_TASK INSTRUCTIONS_.
How many lines in the data below include the word "response"? State the number alone.

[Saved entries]
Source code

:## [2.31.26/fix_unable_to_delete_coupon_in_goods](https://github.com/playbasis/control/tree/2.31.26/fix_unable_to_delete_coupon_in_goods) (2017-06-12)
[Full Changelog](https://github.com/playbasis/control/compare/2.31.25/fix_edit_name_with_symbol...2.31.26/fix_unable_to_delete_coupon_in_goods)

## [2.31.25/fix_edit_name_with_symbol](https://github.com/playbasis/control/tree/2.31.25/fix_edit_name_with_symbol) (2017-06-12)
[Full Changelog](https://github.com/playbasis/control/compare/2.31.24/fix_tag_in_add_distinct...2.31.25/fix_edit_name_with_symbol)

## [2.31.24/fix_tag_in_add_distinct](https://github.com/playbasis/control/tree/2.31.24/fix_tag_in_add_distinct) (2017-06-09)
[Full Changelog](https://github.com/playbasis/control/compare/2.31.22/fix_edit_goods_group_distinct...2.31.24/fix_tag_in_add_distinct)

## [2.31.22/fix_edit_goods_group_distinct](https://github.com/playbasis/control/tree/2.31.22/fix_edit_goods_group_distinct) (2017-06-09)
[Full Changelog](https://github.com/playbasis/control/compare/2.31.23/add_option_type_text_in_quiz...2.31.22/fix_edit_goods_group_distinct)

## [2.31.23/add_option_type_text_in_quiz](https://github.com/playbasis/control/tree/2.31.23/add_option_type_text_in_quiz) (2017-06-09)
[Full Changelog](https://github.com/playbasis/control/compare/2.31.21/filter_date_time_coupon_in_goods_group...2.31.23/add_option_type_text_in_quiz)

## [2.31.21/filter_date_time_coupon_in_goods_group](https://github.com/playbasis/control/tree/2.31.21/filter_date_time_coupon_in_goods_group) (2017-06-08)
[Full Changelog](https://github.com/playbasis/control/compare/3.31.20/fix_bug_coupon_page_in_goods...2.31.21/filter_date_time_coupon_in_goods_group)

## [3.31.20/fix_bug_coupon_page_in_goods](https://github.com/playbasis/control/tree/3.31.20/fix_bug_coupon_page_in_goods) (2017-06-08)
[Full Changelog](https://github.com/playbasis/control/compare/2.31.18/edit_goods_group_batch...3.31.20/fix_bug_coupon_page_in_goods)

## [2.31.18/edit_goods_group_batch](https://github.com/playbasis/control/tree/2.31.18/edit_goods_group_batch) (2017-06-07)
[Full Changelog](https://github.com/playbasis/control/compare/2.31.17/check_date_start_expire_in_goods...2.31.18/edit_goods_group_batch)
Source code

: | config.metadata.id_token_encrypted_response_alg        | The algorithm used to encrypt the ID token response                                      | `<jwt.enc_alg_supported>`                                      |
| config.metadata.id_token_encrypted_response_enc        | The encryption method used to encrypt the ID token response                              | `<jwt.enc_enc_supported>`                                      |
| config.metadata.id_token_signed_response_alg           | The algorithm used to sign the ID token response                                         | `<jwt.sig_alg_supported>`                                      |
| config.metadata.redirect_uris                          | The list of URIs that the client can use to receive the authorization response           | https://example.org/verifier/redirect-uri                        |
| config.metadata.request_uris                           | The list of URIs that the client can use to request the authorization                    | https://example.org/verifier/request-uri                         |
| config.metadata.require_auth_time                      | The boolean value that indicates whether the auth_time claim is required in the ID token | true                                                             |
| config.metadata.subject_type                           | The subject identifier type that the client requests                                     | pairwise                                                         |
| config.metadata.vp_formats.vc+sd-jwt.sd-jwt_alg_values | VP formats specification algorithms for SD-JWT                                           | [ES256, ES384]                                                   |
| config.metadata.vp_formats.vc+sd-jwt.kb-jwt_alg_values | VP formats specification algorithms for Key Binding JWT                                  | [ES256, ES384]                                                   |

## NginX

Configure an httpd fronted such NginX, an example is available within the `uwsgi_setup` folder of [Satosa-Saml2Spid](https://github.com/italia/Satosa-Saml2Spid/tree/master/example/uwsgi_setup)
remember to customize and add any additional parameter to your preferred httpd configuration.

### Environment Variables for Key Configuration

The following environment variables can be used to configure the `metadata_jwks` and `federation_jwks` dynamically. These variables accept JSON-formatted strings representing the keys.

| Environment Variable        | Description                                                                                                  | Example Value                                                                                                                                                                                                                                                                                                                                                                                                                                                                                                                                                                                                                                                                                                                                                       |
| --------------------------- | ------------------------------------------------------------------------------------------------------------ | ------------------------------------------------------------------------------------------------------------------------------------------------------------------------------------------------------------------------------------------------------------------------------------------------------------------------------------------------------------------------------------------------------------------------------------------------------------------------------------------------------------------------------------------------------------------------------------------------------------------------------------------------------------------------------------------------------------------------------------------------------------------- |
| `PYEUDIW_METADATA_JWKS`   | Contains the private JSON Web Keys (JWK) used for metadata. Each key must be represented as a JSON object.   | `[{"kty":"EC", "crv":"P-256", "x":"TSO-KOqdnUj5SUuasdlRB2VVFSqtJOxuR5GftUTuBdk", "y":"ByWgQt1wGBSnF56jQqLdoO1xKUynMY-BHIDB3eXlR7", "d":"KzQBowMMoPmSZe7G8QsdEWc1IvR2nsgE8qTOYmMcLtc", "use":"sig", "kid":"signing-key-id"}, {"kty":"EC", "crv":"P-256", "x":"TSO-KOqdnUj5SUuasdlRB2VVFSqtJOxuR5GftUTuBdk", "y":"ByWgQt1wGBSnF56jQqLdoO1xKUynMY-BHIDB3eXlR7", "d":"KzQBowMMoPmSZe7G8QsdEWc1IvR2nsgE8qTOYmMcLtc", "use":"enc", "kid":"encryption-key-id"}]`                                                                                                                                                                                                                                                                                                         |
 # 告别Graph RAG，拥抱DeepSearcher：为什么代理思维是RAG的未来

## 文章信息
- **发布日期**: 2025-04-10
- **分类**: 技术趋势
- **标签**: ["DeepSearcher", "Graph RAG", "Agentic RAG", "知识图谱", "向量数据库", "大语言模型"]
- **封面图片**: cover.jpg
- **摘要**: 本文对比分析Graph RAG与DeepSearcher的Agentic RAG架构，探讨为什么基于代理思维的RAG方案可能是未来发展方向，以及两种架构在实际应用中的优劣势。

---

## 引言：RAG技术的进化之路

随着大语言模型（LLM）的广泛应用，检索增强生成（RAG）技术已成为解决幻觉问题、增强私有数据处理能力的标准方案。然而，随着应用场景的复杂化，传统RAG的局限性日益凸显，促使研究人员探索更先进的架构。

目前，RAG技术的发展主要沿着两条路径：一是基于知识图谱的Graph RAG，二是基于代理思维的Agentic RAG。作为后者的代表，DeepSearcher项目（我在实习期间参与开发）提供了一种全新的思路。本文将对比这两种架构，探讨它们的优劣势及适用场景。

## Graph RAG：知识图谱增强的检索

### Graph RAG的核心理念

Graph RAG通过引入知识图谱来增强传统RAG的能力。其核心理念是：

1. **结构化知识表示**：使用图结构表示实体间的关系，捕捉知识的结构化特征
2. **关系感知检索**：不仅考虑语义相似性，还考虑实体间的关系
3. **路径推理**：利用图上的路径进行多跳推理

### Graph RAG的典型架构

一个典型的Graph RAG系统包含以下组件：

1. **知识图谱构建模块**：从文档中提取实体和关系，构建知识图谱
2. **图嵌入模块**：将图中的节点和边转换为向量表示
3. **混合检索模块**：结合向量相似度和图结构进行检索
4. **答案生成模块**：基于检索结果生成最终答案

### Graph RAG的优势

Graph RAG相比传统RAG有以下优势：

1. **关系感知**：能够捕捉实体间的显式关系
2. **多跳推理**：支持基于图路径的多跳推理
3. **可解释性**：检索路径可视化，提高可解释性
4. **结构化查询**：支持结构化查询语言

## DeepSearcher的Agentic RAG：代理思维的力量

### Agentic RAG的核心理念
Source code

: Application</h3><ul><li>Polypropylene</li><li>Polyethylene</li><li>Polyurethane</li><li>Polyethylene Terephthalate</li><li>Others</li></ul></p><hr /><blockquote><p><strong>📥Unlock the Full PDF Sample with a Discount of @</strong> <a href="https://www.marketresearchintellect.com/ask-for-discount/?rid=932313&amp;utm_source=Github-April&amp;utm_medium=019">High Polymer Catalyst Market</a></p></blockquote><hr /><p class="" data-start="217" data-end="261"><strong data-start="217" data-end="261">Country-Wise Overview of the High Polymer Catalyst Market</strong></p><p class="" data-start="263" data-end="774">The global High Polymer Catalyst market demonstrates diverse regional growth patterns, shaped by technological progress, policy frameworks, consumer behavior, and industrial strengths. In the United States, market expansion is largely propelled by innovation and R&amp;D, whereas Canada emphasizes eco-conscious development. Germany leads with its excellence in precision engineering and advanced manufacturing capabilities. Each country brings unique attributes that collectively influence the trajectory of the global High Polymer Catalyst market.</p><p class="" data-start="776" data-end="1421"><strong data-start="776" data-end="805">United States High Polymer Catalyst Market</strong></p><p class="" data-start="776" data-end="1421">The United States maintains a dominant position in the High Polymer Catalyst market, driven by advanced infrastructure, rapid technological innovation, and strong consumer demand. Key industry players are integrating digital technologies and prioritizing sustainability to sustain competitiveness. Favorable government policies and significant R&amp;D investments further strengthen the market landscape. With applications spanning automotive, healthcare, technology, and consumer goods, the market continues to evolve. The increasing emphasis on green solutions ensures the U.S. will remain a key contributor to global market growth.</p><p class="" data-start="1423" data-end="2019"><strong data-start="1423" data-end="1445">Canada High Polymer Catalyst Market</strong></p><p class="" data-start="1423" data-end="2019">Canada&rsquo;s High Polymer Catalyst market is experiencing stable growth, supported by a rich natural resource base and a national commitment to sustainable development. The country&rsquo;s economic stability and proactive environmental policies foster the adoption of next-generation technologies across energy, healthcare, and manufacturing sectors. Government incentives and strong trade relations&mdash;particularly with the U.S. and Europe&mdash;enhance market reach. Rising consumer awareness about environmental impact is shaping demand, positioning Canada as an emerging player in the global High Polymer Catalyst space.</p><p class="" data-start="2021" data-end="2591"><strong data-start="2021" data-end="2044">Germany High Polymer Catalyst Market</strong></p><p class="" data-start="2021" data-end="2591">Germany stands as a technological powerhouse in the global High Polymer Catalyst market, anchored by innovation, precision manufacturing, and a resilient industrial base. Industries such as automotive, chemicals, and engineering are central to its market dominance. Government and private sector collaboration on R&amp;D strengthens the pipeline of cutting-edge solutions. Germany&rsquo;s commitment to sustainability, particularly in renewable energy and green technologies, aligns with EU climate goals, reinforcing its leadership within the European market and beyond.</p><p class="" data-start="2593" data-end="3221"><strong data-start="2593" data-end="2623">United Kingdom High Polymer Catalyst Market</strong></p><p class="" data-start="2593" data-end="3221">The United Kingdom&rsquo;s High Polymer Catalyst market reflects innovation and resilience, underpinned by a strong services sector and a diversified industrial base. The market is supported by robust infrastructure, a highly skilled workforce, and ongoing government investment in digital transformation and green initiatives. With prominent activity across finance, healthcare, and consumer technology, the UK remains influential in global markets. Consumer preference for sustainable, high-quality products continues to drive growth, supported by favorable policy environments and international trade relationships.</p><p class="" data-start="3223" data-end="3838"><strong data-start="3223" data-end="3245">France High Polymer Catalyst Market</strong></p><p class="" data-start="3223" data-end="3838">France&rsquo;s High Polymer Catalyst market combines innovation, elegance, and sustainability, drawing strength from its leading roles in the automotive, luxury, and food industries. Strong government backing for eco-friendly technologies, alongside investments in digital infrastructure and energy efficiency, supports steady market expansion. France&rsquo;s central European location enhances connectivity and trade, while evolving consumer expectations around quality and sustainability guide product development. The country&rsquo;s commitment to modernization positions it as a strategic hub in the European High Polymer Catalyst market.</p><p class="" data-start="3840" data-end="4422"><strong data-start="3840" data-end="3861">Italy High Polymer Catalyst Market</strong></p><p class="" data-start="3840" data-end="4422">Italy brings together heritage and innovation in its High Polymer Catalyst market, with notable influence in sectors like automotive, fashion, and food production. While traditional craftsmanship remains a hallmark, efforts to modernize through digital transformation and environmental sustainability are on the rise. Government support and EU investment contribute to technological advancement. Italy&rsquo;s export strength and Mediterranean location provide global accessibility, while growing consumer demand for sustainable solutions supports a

_TASK ANSWER_.
4